■ **Provided text**
Will the OECD eliminate corporate tax avoidance? We’ll see
Allan Lanthier analyzes the most sweeping overhaul of global tax rules in more than a century
Montreal – On October 8, 2021, in what may prove to be the most sweeping overhaul of international tax rules in more than a century, the Organization for Economic Cooperation and Development (OECD) announced that agreement has been reached on two new global tax measures: a 15 percent corporate minimum tax, and a new rule for allocating a portion of the global profits of technology giants to countries in which their products or services are sold.
The deal was agreed to by 136 countries, including all members of the G20, representing more than 90 percent of global GDP.
The plan is to have both measures ready for signature in 2022, to be effective in 2023 — ambitious targets to say the least. But will either measure actually be implemented? The answer depends in large part on the U.S. Congress, and particularly Republican senators.
A long and winding road
The OECD has been attacking global tax avoidance for several years. In 2015, with the support of all OECD and G20 member countries, it issued a 15-point plan to address “base erosion and profit shifting” (BEPS). The BEPS action plan tried to reign in many tax strategies used by multinational enterprises (MNEs) to shift profits to low-taxed jurisdictions.
The plan had limited success, but the OECD continued its work on two additional measures: “Pillar One” — the allocation of profits earned by large technology companies; and “Pillar Two” — a global corporate minimum tax. It is those two measures that are now very much in play.

■ **Collected data**
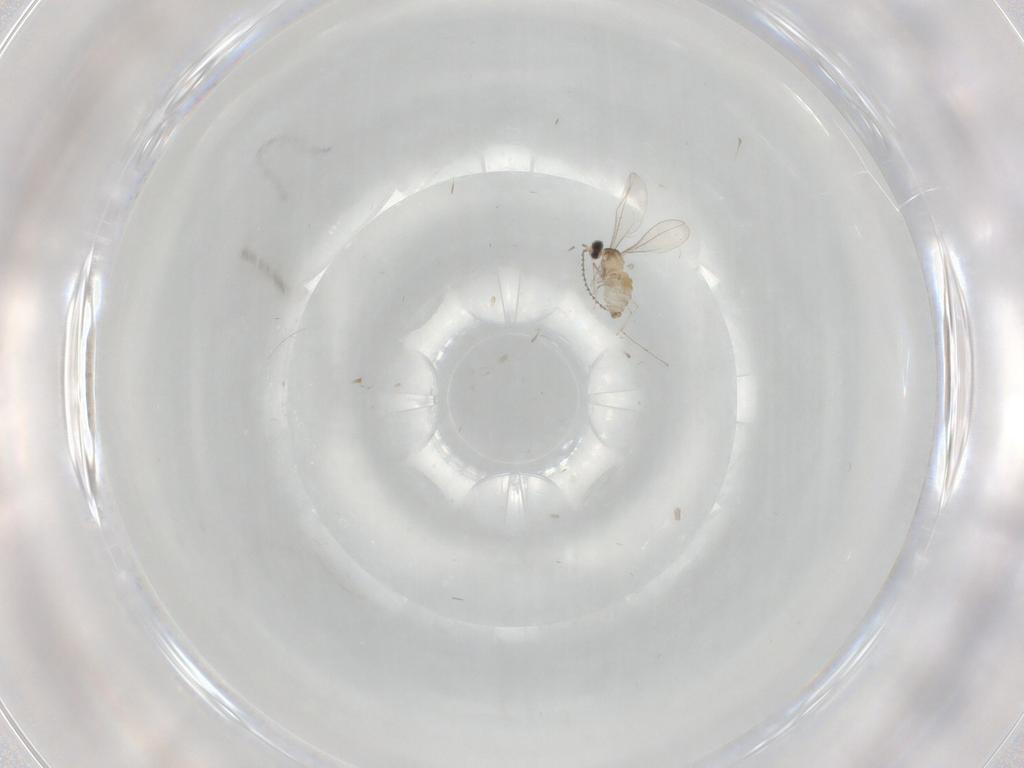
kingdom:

■ **Actions to take**
A – Answer these questions from the article on the OECD tax overhaul:
(i) How many countries agreed to the deal announced on October 8, 2021?
(ii) In what year did the OECD issue its 15-point plan on base erosion and profit shifting?
(iii) What rate was set for the new corporate minimum tax?
B – Pick up the article on the OECD tax overhaul after its last sentence and carry it forward.
The data is material apart from the article on the OECD tax overhaul.

■ **Answers for this exercise**
A –
(i) 136 countries
(ii) 2015
(iii) 15 percent

B –
The new measures are in a different league than earlier OECD efforts. The OECD estimates that the minimum tax will generate annual global tax revenues of about U.S. $150 billion, and that the allocation rules will transfer taxing rights on more than U.S. $125 billion of profits a year. Finance Minister Chrystia Freeland says the two measures should result in annual tax revenue of C $4.5 billion for Canada.
The first measure — a 15 percent corporate minimum tax
Most of the buzz is about the first measure — the corporate minimum tax — and with good reason. First, there is significantly more tax at stake from this measure than from the allocation proposal. Second, the tax has a much lower revenue threshold than the second measure and will therefore apply to many more corporate groups.
The minimum tax would apply to multinational corporations with annual gross revenue of at least €750 million, roughly C $1 billion. There are about 300 such corporations in Canada, and Finance Minister Freeland says the tax should generate annual tax revenue of $3.5 billion a year for Canada.
Under the rules, Canadian MNEs with foreign subsidiaries would no longer be able to escape tax on offshore income. Instead, the Canadian parent would include its share of the business profits of a foreign subsidiary in income, and Canadian tax would apply at a rate of 15 percent, with a credit for any tax the subsidiary may have paid.
In short, low-taxed business income of foreign subsidiaries would be taxed at a combined Canadian-foreign rate of at least 15 percent. Canada’s general corporate tax rate is about 26.5 percent, so the new tax will not eliminate global tax avoidance. But it is a new and significant cost, particularly considering that few Canadian MNEs pay tax at anywhere close to the 26.5 percent headline rate, even on Canadian domestic income.
Sounds simple: what took so long?
If a Canadian MNE has annual gross revenue above the prescribed amount, it will have to top-up the combined Canadian-foreign tax on business income of its foreign subsidiaries to a rate of 15 percent. Sounds simple enough: why has it taken so long to finalize the measure?
Well, the rules are not simple at all. A parent company of an MNE group will be taxable in its home country on its share of business earnings of its foreign subsidiaries under the first part of the OECD tax — the “income inclusion rule” (IIR) — with credit for taxes paid by the subsidiaries. In and of itself, that sounds manageable. But the rules do not end there.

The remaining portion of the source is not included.